Главный вход в Пирамиду располагался на пятом ярусе, на который мы заблаговременно спустились еще вчера. Возле входа признаки отгремевшего здесь сражения были весьма отчетливы. Мембраны силовых полей в воротах Пирамиды отключились, как и везде, а защитники из гуманных маршалов вышли не чета защитникам стадиума – закаленным в турнирных баталиях реалерам. На полный разгром маршальского войска указывали несколько валявшихся у входа скелетов, обглоданных бродячими собаками. Скелеты и обрывки мундиров на них как бы символизировали то плачевное состоянии, в каком находился сегодня институт блюстителей правосудия. Впрочем, делать выводы из увиденного о состоянии этого института по всему миру было пока преждевременно. Хотя, принимая в расчет примитивную психологию типичного фиаскера (сыт – доволен, голоден – зол), следовало догадываться, что положение дел в остальных гигаполисах Великого Альянса вряд ли сильно отличается от нашего – бунты, погромы, грабежи…
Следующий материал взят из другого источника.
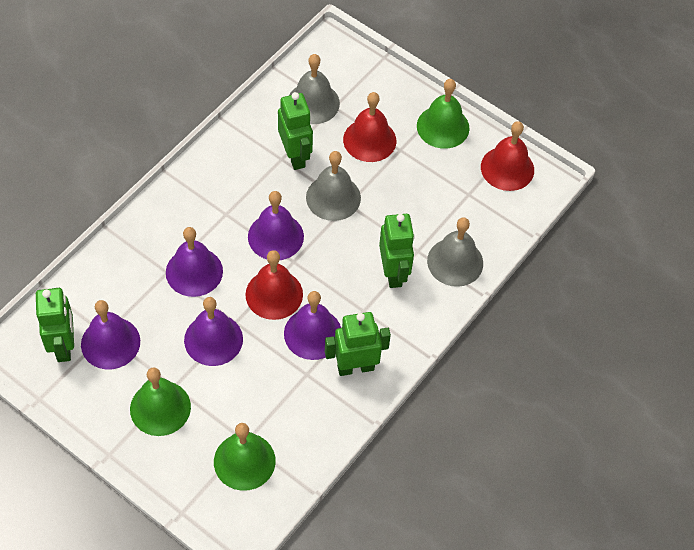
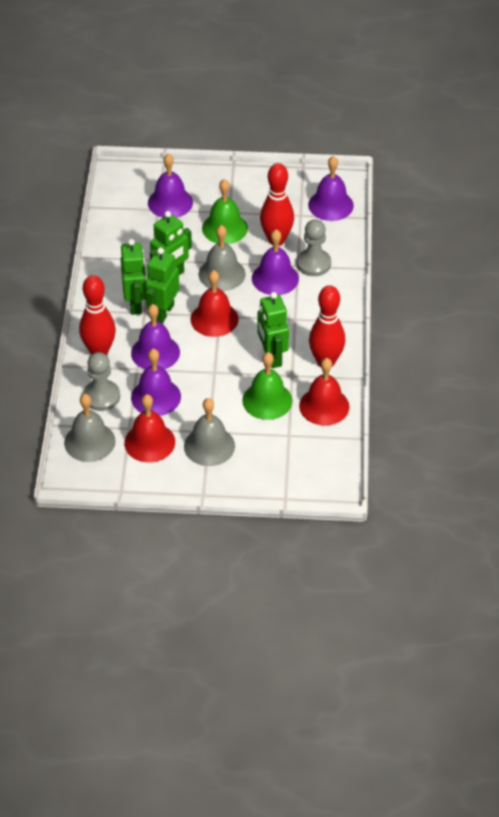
green bell: [130,367,191,436] [214,423,276,491] [417,79,470,149] = 3 -> [202,179,248,244] [242,352,292,420] = 2
grey pawn: none = 0 -> [83,352,120,411] [297,219,331,276] = 2
red bowling pin: none = 0 -> [79,275,116,355] [260,163,294,246] [309,285,345,367] = 3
– Сомнительно, что здесь кто-либо остался, – предположил Хатори, спустившись с паланкина и подбирая с земли маршальскую фуражку. – Нам довелось повоевать с осатаневшими глюкоманами. Если эти твари чувствуют в противнике слабость, они только звереют. Маршалам в том бою победа не светила в любом случае. И потому, что их было мало, и потому, что они не были готовы убивать…
Разбросанные останки еще двух с лишним десятков тел были обнаружены нами сразу при входе в штаб-квартиру. Уличный воздух постоянно проникал в парадный холл через широкие ворота, однако мерзкий запах тлена все равно не выветривался отсюда. Практически все скелеты были одеты в разодранные маршальские мундиры – здесь происходила даже не битва, а массовая резня. При взгляде на ее последствия версия арбитра о тотальном разгроме защитников Пирамиды показалась мне убедительной. Соотношение противников в этом сражении сложилось далеко не в пользу маршалов. Да и продлилось побоище наверняка от силы несколько минут. Я был уверен, что на других ярусах здания увижу такую же удручающую картину, но, к моему облегчению, идти туда не потребовалось.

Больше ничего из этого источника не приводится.